Access of columns could only be audited by working through the logs, IMO.
04-18-2014 08:48 AM
Not much way to capture VARIABLE (aka column) usage without analyzing the SAS code (or logs). When you write SAS code to read variable X from dataset Y at the operating system level SAS will need to access the whole dataset and read the complete data vector into memory to find variable Y.
04-18-2014 10:14 AM
04-23-2014 04:14 PM
Just to add one other comment on this, SAS is currently developing capabilities that will make this sort of distributed auditing of access to SAS data sets simple and automated. This is coming in a future release.
Also, I'd like to mention that our Federation Server product can be leveraged to deliver access control to SAS data sets if security is a concern as well.
04-18-2014 10:08 AM
That's going to make things very tricky. If only SQL were used to access the data, logging might be able to give you some insight. But if I'm accessing a dataset with a SET statement, SAS has no way of knowing which variables in the dataset that I want to look at.
My feeling is that there's no good solution to this problem. I might suggest opening a case with Tech Support. They have the expertise to give you a definitive answer.
04-17-2014 10:55 AM
Audit stands for knowing what is used......
My comment is from an Eip perspective (metadataserver workspaceserver etc)
04-18-2014 07:20 AM
As long you are using the EIP approach Workspace servers Connect-services Batch-services you have the option to activate all that logging on the server-side.
It is lesser known area of configuration.
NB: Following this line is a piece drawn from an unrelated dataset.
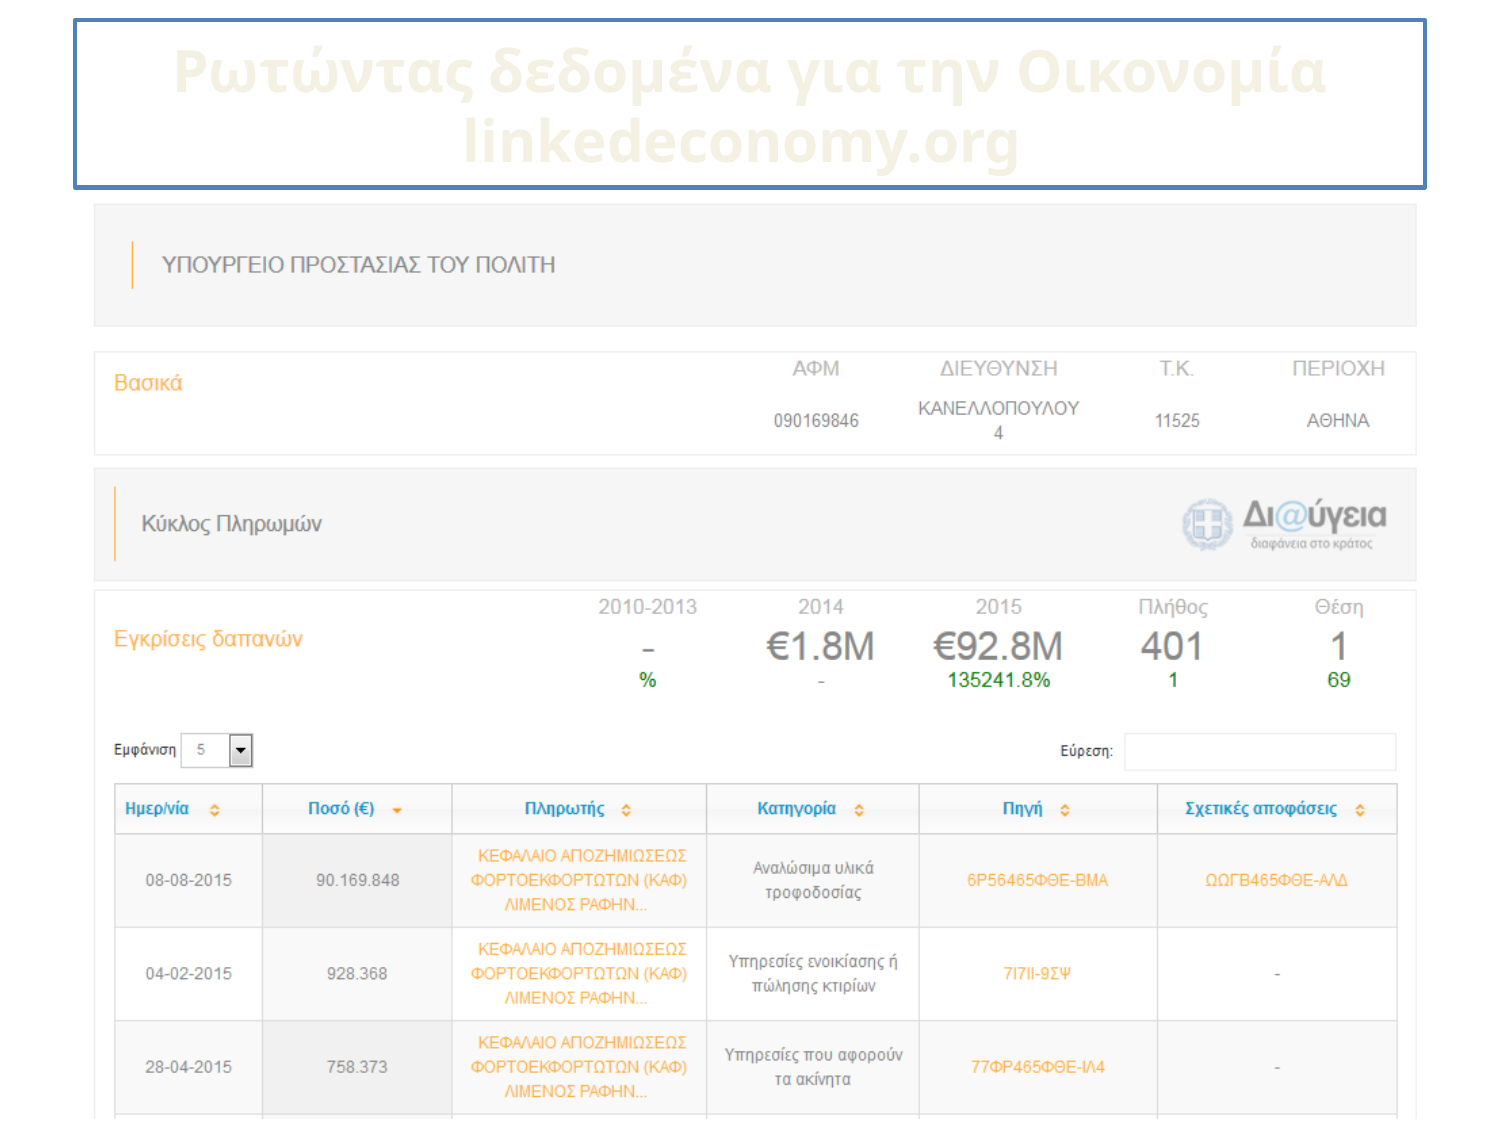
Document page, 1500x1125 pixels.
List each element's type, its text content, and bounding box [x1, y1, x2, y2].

title Ρωτώντας δεδομένα για την Οικονομία linkedeconomy.org [74, 19, 1426, 188]
picture [48, 197, 1463, 1120]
See SAS(R) 9.3 Logging: Configuration and Programming Reference (Reports library access audit information.)
The rtrace option could be helpful in determining you have licensed parts that are not uses: http://www2.sas.com/proceedings/sugi30/216-30.pdf - http://support.sas.com/resources/papers/proceedings14/1877-2014.pdf
I you have control on the autoexec/sas-macro/libname behavior you could build your own logging using arm-statements.
The most dirty one of approaches is to replace the libname statement by your own autocall macro statement style.
04-24-2014 02:32 AM
@Mike when you are aiming at the APM and Eventmanager evolvements than sorry..
SAS is missing a holistic view on normal market requirement on auditing/monitoring.
If your only object-type would be SAS datasets, that is very limited view on all the information (possible sensitive). Flat files HTML XML any type of unstructured data having metadata.
This kind of limitation would imply that SAS is not being applicable for a Statistical Analyses System. With the big-data hype at his top that would be big misalignment.
For the holistic view I can refer to http://csrc.nist.gov/publications/nistpubs/800-137/SP800-137-Final.pdf.
A difficult situation as this a federal guideline, how would tools that are not able to align with this kind of requirement being used in that kind environments.
04-24-2014 11:33 AM
Work is underway to develop the kind of auditing and monitoring that you mention at SAS. It is not work that is limited to SAS datasets and is certainly inclusive of big data environments as well as many others.
Thank you for taking the time to make this comment and allow me to respond more fully.